#SeminarIRSJD · CERKL, a retinal dystrophy gene, regulates mitochondrial function and dynamics in both mammalian neuroretina and retinal pigment epithelium
- Dra. Serena Mirra, investigadora del grupo Genética Molecular Humana II · IRSJD
Seminario exclusivo para personal de la institución. Si deseas obtener el enlace de conexión contacta con frecerca.comunicacio(ELIMINAR)@sjd.es
Resumen
The retina is a highly active metabolic organ that displays a particular vulnerability to genetic and environmental factors causing stress and homeostatic imbalance. Mitochondria constitute a bioenergetic hub that coordinates stress response and cellular homeostasis, therefore structural and functional regulation of the mitochondrial dynamic network is essential for the mammalian retina. CERKL (ceramide kinase like) is a retinal degeneration gene whose mutations cause Retinitis Pigmentosa in humans, a rare disease characterized by photoreceptors neurodegeneration and progressive vision loss.
We aim to elucidate the precise cellular and molecular function of CERKL in mammalian retina and retinal pigment epithelium (RPE), by taking advantage of the knockdown/knockout (CerklKD/KO) in vivo model, generated by our group.

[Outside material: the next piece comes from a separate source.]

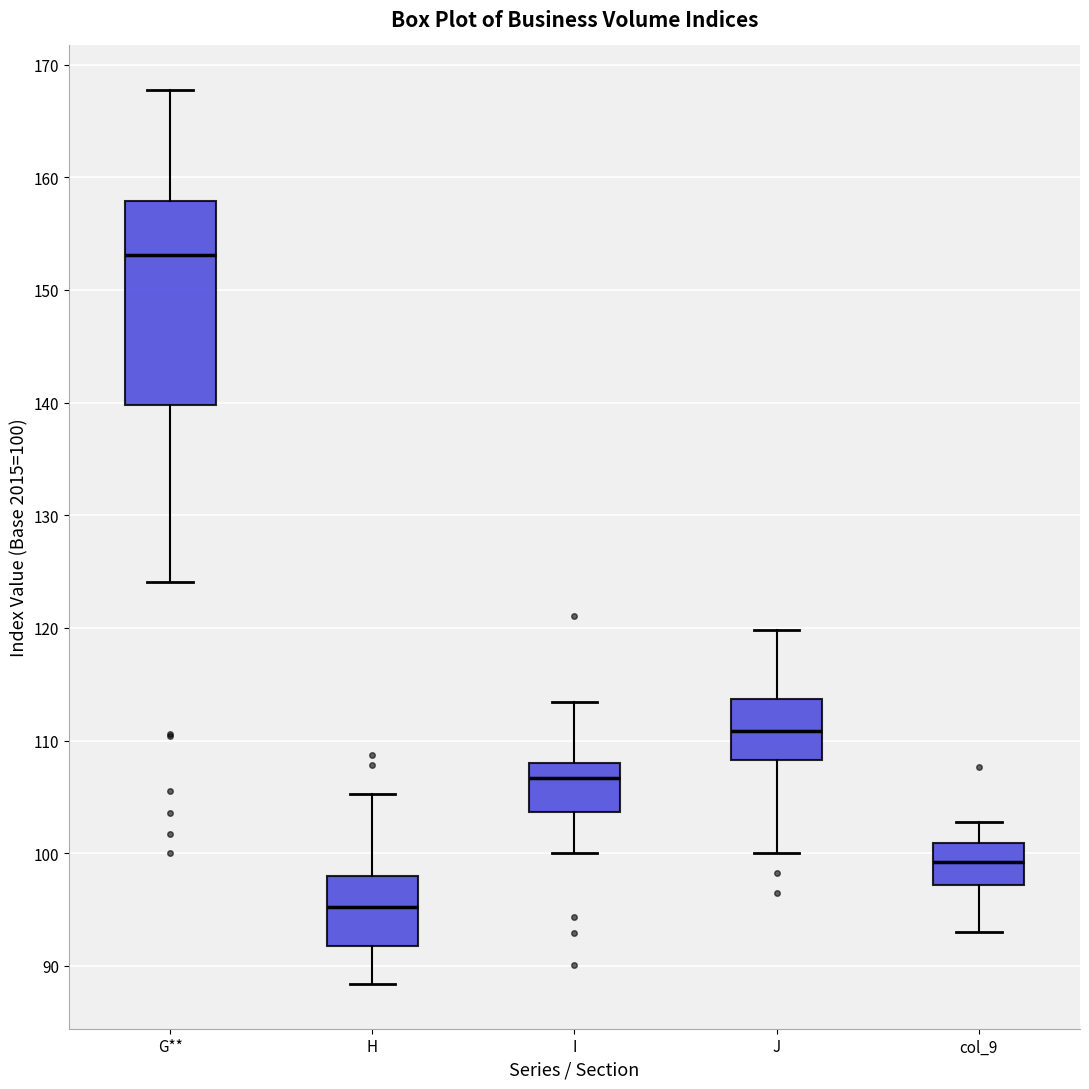

Which box has the lowest median line?

H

Our results showed that depletion of Cerkl causes increased autophagy, alteration of the mitochondrial size and distribution, and dysregulation of mitochondrial metabolism and other energy-related markers. Moreover, we found that under oxidative stress, CERKL overexpression protects RPE mitochondrial morphology, whereas depletion of CERKL causes mitochondrial fragmentation, respiratory dysfunction and polynucleation in RPE.
Overall, our results suggest that one of the physiological roles of CERKL is to protect the mitochondrial network in retinal cells, both neurons and epithelium, against the injury of light/oxidative stress. Importantly, we provide a solid link between inherited retinal disorders and the alteration of cell metabolism and homeostasis in the mammalian retina.
The characterization of CerklKD/KO retinas will contribute to the design of effective treatments for patients carrying CERKL mutations.